== Segment start ==

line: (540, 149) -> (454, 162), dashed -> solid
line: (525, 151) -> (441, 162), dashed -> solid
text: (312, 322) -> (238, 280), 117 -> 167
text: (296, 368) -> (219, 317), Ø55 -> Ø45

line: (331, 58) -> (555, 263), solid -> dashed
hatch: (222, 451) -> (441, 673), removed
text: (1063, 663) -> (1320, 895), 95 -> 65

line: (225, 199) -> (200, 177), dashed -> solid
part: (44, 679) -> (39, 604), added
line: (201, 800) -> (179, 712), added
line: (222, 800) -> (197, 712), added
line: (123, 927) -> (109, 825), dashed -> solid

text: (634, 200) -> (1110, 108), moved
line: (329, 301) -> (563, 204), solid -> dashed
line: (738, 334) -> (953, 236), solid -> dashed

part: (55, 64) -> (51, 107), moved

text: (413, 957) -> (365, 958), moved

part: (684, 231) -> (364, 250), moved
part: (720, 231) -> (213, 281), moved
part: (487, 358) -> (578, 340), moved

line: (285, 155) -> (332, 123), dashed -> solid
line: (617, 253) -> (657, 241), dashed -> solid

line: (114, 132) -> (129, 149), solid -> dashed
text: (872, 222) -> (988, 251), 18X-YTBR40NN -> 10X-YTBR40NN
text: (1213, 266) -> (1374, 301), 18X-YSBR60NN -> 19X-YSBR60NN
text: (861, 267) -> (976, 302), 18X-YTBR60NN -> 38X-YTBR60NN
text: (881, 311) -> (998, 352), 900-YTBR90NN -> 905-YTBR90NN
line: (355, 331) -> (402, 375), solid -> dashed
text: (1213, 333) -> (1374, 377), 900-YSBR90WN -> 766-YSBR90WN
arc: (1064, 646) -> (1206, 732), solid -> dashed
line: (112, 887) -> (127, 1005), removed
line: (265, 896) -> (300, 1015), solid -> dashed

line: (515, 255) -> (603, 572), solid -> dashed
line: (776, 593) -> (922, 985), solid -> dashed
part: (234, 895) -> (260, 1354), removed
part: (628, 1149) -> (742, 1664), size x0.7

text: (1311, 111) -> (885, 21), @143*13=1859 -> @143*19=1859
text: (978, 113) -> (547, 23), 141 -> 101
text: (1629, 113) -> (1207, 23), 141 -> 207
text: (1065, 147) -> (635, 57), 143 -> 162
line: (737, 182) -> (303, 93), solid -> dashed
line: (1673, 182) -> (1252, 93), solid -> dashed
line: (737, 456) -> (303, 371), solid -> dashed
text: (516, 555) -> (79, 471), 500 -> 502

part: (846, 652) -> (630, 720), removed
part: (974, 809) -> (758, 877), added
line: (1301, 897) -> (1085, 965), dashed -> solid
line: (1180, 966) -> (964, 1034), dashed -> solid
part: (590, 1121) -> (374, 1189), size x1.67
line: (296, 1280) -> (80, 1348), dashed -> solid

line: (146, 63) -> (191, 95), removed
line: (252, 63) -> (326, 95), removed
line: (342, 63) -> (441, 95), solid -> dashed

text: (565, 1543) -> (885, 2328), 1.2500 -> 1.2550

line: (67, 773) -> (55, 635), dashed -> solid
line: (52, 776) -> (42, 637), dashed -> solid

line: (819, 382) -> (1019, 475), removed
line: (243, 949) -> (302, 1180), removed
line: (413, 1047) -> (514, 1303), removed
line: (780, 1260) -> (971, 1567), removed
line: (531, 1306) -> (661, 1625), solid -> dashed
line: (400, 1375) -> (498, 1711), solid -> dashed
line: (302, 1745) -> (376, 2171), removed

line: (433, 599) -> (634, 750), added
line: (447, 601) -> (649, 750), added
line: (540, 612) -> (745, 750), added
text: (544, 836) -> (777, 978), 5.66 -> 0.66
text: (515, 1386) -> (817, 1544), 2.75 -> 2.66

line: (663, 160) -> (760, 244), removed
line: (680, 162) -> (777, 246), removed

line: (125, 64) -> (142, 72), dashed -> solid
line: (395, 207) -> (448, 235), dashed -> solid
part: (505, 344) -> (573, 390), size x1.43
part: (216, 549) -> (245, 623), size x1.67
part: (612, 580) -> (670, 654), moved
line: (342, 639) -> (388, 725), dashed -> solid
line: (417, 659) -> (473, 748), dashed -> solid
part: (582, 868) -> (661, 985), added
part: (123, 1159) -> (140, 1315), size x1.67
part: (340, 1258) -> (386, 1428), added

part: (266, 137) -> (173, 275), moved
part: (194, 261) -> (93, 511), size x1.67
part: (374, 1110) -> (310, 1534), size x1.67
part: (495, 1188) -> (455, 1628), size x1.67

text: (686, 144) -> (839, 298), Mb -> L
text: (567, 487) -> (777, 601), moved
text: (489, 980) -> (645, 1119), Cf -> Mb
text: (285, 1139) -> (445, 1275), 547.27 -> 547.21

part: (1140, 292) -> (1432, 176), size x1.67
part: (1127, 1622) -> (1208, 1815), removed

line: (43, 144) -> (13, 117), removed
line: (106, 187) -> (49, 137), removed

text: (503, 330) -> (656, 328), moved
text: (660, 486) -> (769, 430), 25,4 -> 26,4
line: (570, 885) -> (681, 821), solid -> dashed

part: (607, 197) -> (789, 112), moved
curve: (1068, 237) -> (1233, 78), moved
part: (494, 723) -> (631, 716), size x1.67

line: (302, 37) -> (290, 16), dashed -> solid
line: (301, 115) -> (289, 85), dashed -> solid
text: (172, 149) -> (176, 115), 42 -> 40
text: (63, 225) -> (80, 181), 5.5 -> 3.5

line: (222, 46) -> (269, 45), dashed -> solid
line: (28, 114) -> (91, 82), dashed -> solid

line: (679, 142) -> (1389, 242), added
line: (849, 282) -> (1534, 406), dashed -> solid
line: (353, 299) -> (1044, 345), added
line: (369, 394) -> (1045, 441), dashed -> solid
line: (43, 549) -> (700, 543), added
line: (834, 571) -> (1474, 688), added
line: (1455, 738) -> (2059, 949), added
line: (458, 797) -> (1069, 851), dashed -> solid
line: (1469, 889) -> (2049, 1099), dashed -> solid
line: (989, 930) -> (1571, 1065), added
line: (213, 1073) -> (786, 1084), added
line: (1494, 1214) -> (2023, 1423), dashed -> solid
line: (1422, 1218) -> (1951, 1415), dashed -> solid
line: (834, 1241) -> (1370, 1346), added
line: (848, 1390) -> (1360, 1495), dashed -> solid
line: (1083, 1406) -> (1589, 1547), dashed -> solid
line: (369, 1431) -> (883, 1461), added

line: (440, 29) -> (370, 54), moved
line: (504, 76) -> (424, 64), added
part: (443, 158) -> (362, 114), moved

== Segment end ==

» WORK REQUEST
Find and copy each line above holding "size".

» SOLUTION FOR THIS PROBLEM
part: (628, 1149) -> (742, 1664), size x0.7
part: (590, 1121) -> (374, 1189), size x1.67
part: (505, 344) -> (573, 390), size x1.43
part: (216, 549) -> (245, 623), size x1.67
part: (123, 1159) -> (140, 1315), size x1.67
part: (194, 261) -> (93, 511), size x1.67
part: (374, 1110) -> (310, 1534), size x1.67
part: (495, 1188) -> (455, 1628), size x1.67
part: (1140, 292) -> (1432, 176), size x1.67
part: (494, 723) -> (631, 716), size x1.67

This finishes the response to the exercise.